With colleagues at Cornell University and Cold Spring Harbor Laboratory, Van Eck and her team have discovered that it is indeed possible. By editing genes associated with indeterminate growth and making the plant’s shoots stop growing once they produce flowers, they’ve successfully changed the way the ground cherry grows to make the vines less rambling and wild.
“We have taken something that’s very wild and unmanageable and kind of tamed it, made it more compact, an easier growth habit to deal with,” says Van Eck.
This is a very important trait for farmers, for whom making efficient use of space is crucial. “We’re also getting more flowers and more fruits, so we’ve improved yield in a sense.” They’ve also made the fruits noticeably larger. In the future, they want to target genes associated with sugar content to make the fruit sweeter, something that has already been done in tomato gene editing.

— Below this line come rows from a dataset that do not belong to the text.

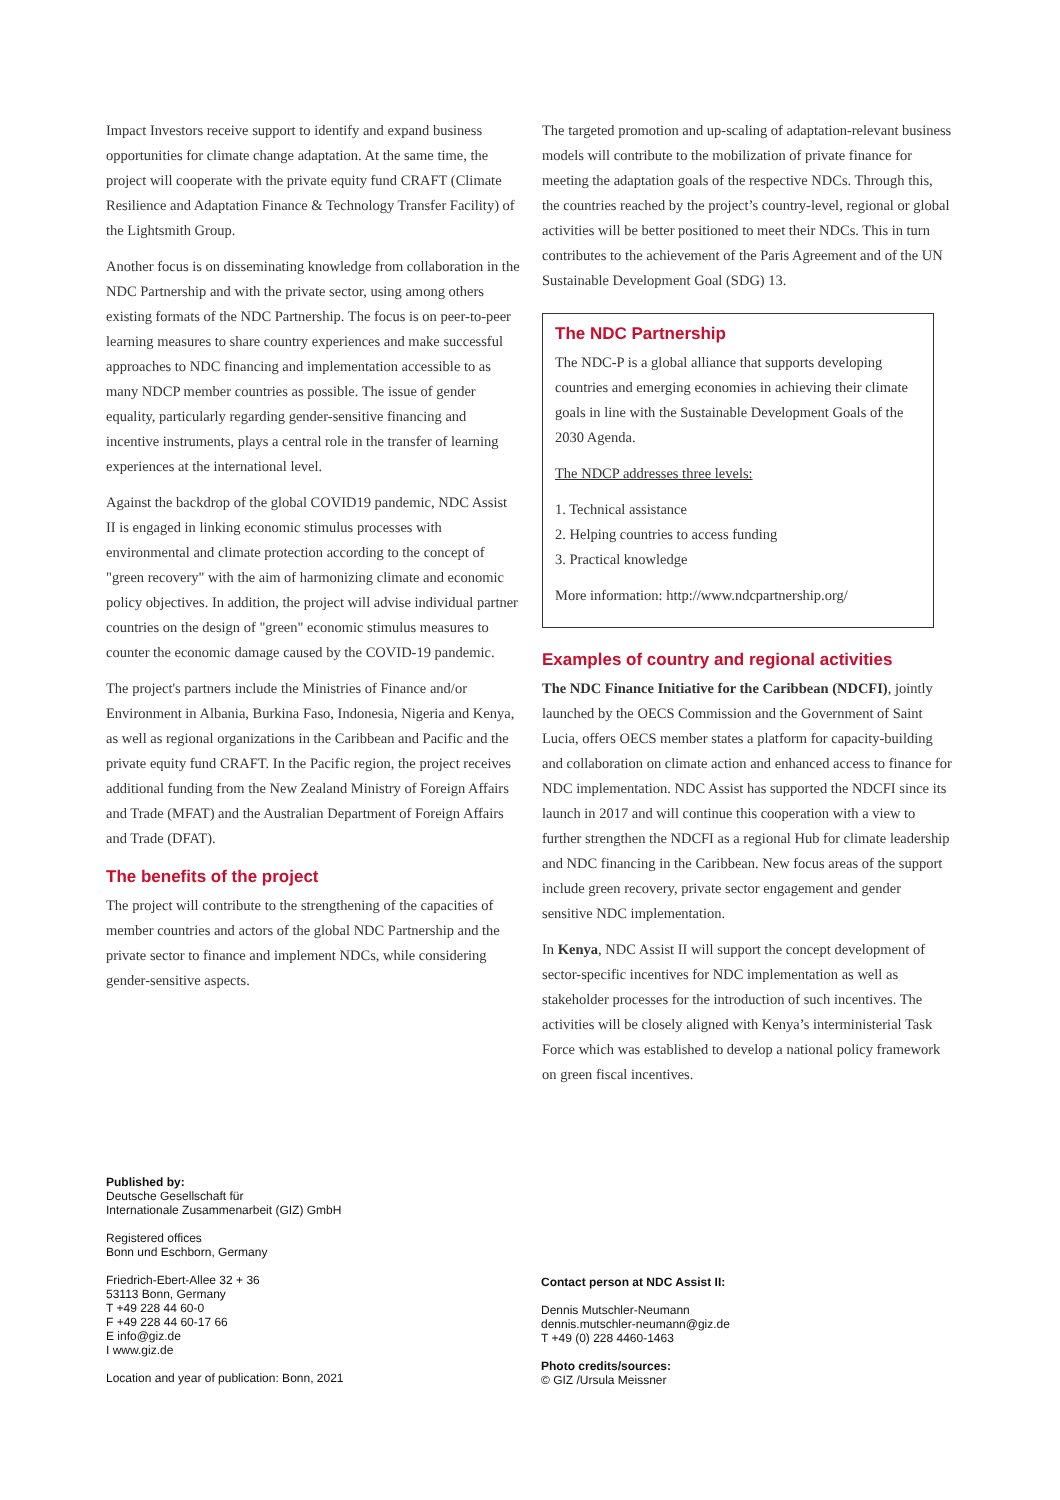Impact Investors receive support to identify and expand business opportunities for climate change adaptation. At the same time, the project will cooperate with the private equity fund CRAFT (Climate Resilience and Adaptation Finance & Technology Transfer Facility) of the Lightsmith Group.
Another focus is on disseminating knowledge from collaboration in the NDC Partnership and with the private sector, using among others existing formats of the NDC Partnership. The focus is on peer-to-peer learning measures to share country experiences and make successful approaches to NDC financing and implementation accessible to as many NDCP member countries as possible. The issue of gender equality, particularly regarding gender-sensitive financing and incentive instruments, plays a central role in the transfer of learning experiences at the international level.
Against the backdrop of the global COVID19 pandemic, NDC Assist II is engaged in linking economic stimulus processes with environmental and climate protection according to the concept of "green recovery" with the aim of harmonizing climate and economic policy objectives. In addition, the project will advise individual partner countries on the design of "green" economic stimulus measures to counter the economic damage caused by the COVID-19 pandemic.
The project's partners include the Ministries of Finance and/or Environment in Albania, Burkina Faso, Indonesia, Nigeria and Kenya, as well as regional organizations in the Caribbean and Pacific and the private equity fund CRAFT. In the Pacific region, the project receives additional funding from the New Zealand Ministry of Foreign Affairs and Trade (MFAT) and the Australian Department of Foreign Affairs and Trade (DFAT).
The benefits of the project
The project will contribute to the strengthening of the capacities of member countries and actors of the global NDC Partnership and the private sector to finance and implement NDCs, while considering gender-sensitive aspects.
The targeted promotion and up-scaling of adaptation-relevant business models will contribute to the mobilization of private finance for meeting the adaptation goals of the respective NDCs. Through this, the countries reached by the project’s country-level, regional or global activities will be better positioned to meet their NDCs. This in turn contributes to the achievement of the Paris Agreement and of the UN Sustainable Development Goal (SDG) 13.
The NDC Partnership
The NDC-P is a global alliance that supports developing countries and emerging economies in achieving their climate goals in line with the Sustainable Development Goals of the 2030 Agenda.
The NDCP addresses three levels:
1. Technical assistance
2. Helping countries to access funding
3. Practical knowledge
More information: http://www.ndcpartnership.org/
Examples of country and regional activities
The NDC Finance Initiative for the Caribbean (NDCFI), jointly launched by the OECS Commission and the Government of Saint Lucia, offers OECS member states a platform for capacity-building and collaboration on climate action and enhanced access to finance for NDC implementation. NDC Assist has supported the NDCFI since its launch in 2017 and will continue this cooperation with a view to further strengthen the NDCFI as a regional Hub for climate leadership and NDC financing in the Caribbean. New focus areas of the support include green recovery, private sector engagement and gender sensitive NDC implementation.
In Kenya, NDC Assist II will support the concept development of sector-specific incentives for NDC implementation as well as stakeholder processes for the introduction of such incentives. The activities will be closely aligned with Kenya’s interministerial Task Force which was established to develop a national policy framework on green fiscal incentives.
Published by:
Deutsche Gesellschaft für
Internationale Zusammenarbeit (GIZ) GmbH
Registered offices
Bonn und Eschborn, Germany
Friedrich-Ebert-Allee 32 + 36
53113 Bonn, Germany
T +49 228 44 60-0
F +49 228 44 60-17 66
E info@giz.de
I www.giz.de
Location and year of publication: Bonn, 2021
Contact person at NDC Assist II:
Dennis Mutschler-Neumann
dennis.mutschler-neumann@giz.de
T +49 (0) 228 4460-1463
Photo credits/sources:
© GIZ /Ursula Meissner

Van Eck doesn’t anticipate that we’ll be buying pints of ground cherries in the grocery store in the next five years, but she’s optimistic it will happen eventually. Once they get the modified ground cherries out of the lab, they’ll need to get them into the hands of farmers, whose feedback on the actual experience of growing the fruits will decide which traits need to be fixed next. Next on the list, says Van Eck, is the plant’s habit of dropping ripe fruit on the ground, which creates both a harvesting challenge and a food safety hazard. Given their successes in shaping the fruit’s other characteristic, it’s hard to imagine this will be a problem.
Ironically, the thing that might be the greatest obstacle to getting ground cherries into your grocery basket might be the genetic tool that makes this research all possible. Since CRISPR is patented by the Broad Institute, any produce created using it can’t be sold unless the scientists behind it pay the hundreds of thousands of dollars for the right to use it.
“As researchers we benefit from the fact that we don’t have to pay up front to use this technology, which is wonderful, it’s such a powerful tool, but once we start talking commercialization, the cost of licensing just about knocked me off my chair,” says Van Eck.
She and her colleagues aren’t deterred, as they could form their own company or partner with an existing company to help bring other modified crops and the newly revamped ground cherry to market — possibly with a more attractive name, too.